Washington, 30 June 1998 (RFE/RL) -- U.S. Agriculture department analysts say the absence of land reforms in Russia and Ukraine will keep farms in both countries less efficient and less productive into the next century.
In a report issued recently by the department's Economic Research Service, analysts William Liefert and David Sedik say that means Russia will have to continue importing grain beyond 2005 while Ukraine will barely be able to become a grain exporter by then.
The livestock industry in Russia should become somewhat more productive in the coming years, say the analysts, but the country's comparative disadvantage in meat production will continue due to high costs of production and processing.
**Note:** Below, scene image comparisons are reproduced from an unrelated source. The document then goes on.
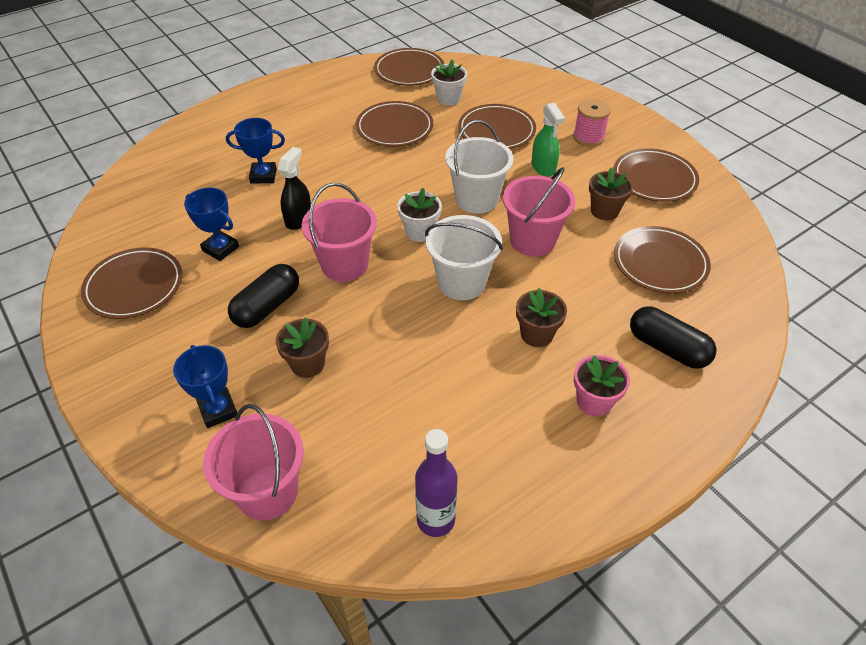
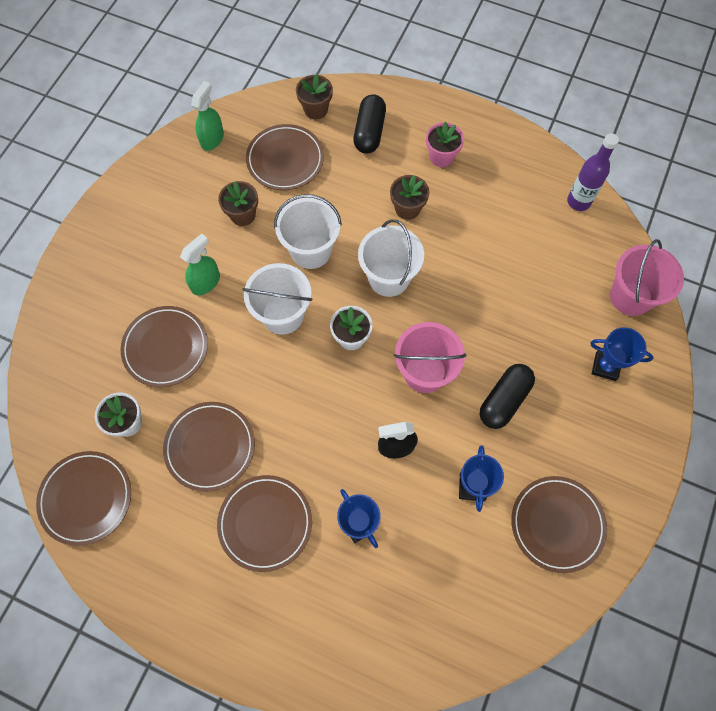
camera: 120 degrees left, 20 degrees up
blue trophy [173,345,237,428] -> blue trophy turned 75 degrees clockwise [590,327,654,381]
black capsule [228,264,299,328] -> black capsule turned 60 degrees counterclockwise [480,364,535,429]
brown flower pot [276,317,329,378] -> brown flower pot moved to [296,74,333,119]
pink bucket [503,167,575,257] -> white bucket [274,194,342,269]
pink spool [573,99,611,147] -> none
brown plate [613,148,699,202] -> brown plate moved to [217,475,312,572]
none -> green spray bottle [191,81,224,151]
Russia will continue to have to import meat, at least half of it poultry, they say.
The U.S. agricultural analysts say the modest growth in agricultural productivity they forecast will be due mainly to farms using inputs -- fertilizers, machines, etc. -- more efficiently, an action that will be forced by their worsening financial condition.
However, the analysts continue, farms in the two countries are not expected to make any substantial changes in the way production is organized and managed. "Major productivity growth requires institutional reform," say the analysts, reform that would fundamentally improve producers incentives to use everything more productively.
Their report says the absence of land markets in particular -- the ability to freely buy and sell land -- has hurt agriculture in both countries in three ways.
First, they say, without markets, land becomes a nearly free good for managers. It doesn't cost them anything, so they tend to overuse it as cultivation is pushed into low-yielding marginal land.
Secondly, the analysts say, without the ability to buy and sell land, the farm's primary asset -- it's land -- cannot function as collateral for loans to fund capital investment.
Thirdly, they say, without markets, land becomes virtually free for farms, but also "inalienable" -- meaning it can't be lost through the farmers' taking unnecessary risks. Because farmers don't risk losing their land, regardless of how unprofitable they might be, say the analysts, managers can pursue objectives other than productivity-raising cost minimization.
That means, they say, that farm managers can put keeping workers' jobs ahead of trying to make the farm profitable or efficient.
Lastly, they argue, the area devoted to crop growing remains much higher than if well-functioning land markets were created.
The analysts say they assume a rise in real growth in the general economies of both countries -- as measured by the GDP, or gross domestic product -- and that this will increase consumer demand and therefore the consumption of meat.
The anticipated productivity growth in Russian livestock operations will allow Russian domestic producers to satisfy most of this increasing demand by the year 2005, say the U.S. analysts. However, they add, some of the increased demand will have to be met by rising imports of meat. "This indicates that Russian productivity growth will be insufficient to make the country competitive in meat production vis-a-vis the world market," they say.
The analysts forecast Russia's grain imports to total about 2.5 million tons by 2005 while Ukraine is expected to export this same amount by then.
They say that domestic producers in both countries can increase their output only through competitiveness-enhancing productivity growth, but the "poor outlook" for institutional reform "weakens the prospects for high productivity growth."